Yesterday's class was all about converting, that is taking recipes using conventional ingredients (white sugar, white flour, eggs, canned additives) and one step at a time replacing the conventional ingredients with natural ones and ideally ones that have some health supportive properties. It wasn't easy and some of them weren't successful at all. We all had one recipe to work with, chocolate chip cookies, oatmeal raisin cookies, banana bread, chocolate brownies and we were making carrot cake. The fruit ones of course seemed to be the easiest to convert but we had some BRUTAL results. It seemed logical to replace the white sugar with date sugar and a little molasses but the date sugar dried everything out even before we got it in the oven and the texture was just horrible. Our best result in the vegan zone was with an arrowroot slurry as egg replacer, coconut oil instead of canola, and maple crystals instead of white sugar.
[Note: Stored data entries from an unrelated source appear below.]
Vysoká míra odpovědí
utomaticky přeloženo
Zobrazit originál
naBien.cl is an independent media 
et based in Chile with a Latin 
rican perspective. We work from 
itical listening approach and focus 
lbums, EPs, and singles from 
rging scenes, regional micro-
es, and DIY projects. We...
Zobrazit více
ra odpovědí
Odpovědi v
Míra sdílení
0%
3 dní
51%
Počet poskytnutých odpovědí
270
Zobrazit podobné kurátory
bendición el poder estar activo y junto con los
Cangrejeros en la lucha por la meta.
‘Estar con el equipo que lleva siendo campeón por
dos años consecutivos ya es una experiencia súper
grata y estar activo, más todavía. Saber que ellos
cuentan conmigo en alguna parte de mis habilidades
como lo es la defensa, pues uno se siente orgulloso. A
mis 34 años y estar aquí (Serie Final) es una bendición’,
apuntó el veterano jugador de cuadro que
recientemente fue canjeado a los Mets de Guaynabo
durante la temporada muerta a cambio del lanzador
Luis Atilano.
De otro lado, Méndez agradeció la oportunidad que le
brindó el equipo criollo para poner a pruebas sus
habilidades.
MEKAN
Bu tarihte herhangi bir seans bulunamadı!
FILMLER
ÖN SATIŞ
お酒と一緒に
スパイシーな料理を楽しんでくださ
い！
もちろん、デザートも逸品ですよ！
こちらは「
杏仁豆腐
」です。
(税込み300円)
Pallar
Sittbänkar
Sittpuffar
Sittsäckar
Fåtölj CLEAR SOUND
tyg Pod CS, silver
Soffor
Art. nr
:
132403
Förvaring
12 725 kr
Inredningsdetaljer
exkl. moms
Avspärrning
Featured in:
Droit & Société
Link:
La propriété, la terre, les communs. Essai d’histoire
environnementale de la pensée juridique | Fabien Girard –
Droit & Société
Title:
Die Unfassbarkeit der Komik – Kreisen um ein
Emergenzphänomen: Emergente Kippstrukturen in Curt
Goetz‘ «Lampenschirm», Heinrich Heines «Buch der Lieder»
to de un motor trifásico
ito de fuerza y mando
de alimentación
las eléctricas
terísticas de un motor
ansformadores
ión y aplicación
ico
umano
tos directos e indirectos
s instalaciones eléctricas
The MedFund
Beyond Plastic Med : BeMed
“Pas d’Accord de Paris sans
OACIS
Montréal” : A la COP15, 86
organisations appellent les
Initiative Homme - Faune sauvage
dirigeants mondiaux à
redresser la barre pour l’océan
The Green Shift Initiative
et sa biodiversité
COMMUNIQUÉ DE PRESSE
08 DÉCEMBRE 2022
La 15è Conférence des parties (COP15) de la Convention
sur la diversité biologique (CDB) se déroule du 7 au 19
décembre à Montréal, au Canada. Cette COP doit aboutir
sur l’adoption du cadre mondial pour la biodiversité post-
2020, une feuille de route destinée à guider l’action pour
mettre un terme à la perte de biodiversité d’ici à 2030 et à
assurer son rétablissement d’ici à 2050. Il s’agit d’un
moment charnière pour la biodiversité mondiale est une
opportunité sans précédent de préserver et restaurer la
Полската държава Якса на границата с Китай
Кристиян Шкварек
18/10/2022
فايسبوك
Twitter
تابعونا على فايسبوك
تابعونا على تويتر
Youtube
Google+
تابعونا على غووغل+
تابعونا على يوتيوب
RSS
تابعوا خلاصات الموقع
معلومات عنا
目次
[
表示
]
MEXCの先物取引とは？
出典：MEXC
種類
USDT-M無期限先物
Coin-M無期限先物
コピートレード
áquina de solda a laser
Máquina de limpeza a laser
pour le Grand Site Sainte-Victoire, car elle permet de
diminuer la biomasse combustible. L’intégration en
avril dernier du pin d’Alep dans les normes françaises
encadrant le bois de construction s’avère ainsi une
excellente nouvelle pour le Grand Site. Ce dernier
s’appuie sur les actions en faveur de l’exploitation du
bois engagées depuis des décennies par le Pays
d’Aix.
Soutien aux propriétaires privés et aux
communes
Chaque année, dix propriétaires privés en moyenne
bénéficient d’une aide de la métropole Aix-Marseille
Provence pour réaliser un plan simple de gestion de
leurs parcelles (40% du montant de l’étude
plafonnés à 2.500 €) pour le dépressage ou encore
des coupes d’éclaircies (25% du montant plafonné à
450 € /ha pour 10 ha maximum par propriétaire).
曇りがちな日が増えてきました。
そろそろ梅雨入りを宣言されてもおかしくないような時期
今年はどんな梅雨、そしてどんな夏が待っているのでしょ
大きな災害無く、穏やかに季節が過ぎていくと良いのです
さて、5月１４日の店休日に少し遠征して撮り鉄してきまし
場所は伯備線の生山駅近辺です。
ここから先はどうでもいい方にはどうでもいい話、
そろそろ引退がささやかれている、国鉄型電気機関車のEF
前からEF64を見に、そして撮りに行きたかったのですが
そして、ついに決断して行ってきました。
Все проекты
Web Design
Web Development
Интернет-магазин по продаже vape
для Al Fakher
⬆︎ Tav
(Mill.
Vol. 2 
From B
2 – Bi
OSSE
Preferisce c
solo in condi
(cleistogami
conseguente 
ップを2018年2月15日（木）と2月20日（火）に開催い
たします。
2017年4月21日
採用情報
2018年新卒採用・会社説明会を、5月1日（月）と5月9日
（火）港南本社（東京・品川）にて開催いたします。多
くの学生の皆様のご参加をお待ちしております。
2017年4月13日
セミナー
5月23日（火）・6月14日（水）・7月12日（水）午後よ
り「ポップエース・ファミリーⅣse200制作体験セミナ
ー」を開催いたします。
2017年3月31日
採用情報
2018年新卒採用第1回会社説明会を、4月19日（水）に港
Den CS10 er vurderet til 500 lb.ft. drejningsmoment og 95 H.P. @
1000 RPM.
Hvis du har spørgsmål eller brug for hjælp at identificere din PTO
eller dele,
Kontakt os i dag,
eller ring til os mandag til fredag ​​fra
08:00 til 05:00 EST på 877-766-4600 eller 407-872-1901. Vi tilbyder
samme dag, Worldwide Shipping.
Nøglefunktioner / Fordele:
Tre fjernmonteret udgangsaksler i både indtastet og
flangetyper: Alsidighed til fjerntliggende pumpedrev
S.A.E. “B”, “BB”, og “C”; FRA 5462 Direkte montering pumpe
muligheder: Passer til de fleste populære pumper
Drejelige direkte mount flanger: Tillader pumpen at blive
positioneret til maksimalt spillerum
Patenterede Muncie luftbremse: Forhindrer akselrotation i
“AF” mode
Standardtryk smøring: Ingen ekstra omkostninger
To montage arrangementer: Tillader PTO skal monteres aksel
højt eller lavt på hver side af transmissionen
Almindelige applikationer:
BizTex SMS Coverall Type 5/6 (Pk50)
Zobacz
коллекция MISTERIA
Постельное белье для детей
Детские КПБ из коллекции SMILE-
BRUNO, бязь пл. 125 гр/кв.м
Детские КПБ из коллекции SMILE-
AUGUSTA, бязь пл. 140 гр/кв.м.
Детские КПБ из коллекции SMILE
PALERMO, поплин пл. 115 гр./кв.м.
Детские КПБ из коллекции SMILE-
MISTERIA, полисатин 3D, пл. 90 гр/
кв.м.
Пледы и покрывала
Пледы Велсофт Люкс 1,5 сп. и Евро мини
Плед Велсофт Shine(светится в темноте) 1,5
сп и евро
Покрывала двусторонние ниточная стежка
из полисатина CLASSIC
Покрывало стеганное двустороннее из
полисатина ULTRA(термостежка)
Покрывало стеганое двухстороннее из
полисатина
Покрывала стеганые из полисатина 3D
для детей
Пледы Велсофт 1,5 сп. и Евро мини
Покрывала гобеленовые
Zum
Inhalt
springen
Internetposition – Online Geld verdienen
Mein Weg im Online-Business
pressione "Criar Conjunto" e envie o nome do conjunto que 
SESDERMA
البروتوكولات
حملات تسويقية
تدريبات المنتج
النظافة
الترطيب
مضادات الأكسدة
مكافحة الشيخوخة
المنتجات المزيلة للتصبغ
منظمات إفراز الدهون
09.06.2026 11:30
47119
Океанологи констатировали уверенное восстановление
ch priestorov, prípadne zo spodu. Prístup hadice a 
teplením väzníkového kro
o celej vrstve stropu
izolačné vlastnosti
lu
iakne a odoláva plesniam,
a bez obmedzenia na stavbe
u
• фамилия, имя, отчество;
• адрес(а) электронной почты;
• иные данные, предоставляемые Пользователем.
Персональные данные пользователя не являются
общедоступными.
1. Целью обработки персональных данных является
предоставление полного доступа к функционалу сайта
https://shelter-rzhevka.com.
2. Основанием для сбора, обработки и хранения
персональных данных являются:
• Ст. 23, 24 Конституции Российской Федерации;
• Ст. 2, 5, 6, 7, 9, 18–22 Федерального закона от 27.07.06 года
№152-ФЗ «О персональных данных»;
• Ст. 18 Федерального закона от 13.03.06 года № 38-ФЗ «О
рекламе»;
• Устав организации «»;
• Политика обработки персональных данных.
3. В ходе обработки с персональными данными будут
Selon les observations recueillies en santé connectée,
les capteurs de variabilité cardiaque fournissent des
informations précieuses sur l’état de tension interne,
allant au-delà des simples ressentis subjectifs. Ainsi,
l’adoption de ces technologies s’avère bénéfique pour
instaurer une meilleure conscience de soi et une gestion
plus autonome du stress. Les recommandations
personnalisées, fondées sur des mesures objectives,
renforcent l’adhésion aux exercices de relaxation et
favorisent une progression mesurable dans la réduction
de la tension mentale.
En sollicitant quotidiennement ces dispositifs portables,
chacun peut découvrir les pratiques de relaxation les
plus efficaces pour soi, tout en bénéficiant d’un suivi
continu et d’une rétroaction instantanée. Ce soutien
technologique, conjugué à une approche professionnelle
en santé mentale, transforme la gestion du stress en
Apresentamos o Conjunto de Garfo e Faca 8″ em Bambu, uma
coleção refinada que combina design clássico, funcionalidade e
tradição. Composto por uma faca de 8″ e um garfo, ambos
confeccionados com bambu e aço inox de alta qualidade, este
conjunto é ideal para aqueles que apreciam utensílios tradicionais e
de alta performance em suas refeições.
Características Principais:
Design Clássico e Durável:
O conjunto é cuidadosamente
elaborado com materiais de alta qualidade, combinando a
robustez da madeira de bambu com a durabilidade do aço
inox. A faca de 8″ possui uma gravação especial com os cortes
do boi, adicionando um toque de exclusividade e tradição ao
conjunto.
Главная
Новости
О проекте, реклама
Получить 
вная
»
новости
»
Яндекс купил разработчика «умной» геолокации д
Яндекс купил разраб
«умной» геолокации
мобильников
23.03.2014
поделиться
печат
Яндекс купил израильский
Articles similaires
They were light and fluffy, not too sweet and definitely the prettiest.

In the other groups the ones that created interesting results were using cashew flour (just ground cashews) in the oatmeal raisin cookies. This produced tuile like results that were beautiful and tasty. Those are my favorite kind of cookies so I was psyched.


Here are some of the nuggets I gleaned from the exercise:

A good egg replacer is 2 Tablespoons Arrowroot mixed with 3 Tablespoons Water.
A bad one (in our results)was the flax egg (1 Tablespoon ground flax combined with 3 Tablespoons Water.)
Avoid date sugar!
Maple crystals are a pretty easy white sugar substitute. In most of the conversions the maple taste was barely noticeable if at all. Of course the color is a factor.

I'm gonna start experimenting with using panela and agave (agave seems to be having some sort of controversy these days so who knows if people will accept it as a natural substitute in a few months. My main goal is to try to minimize the use of refined ingredients as much as possible but not sacrifice taste texture and common sense.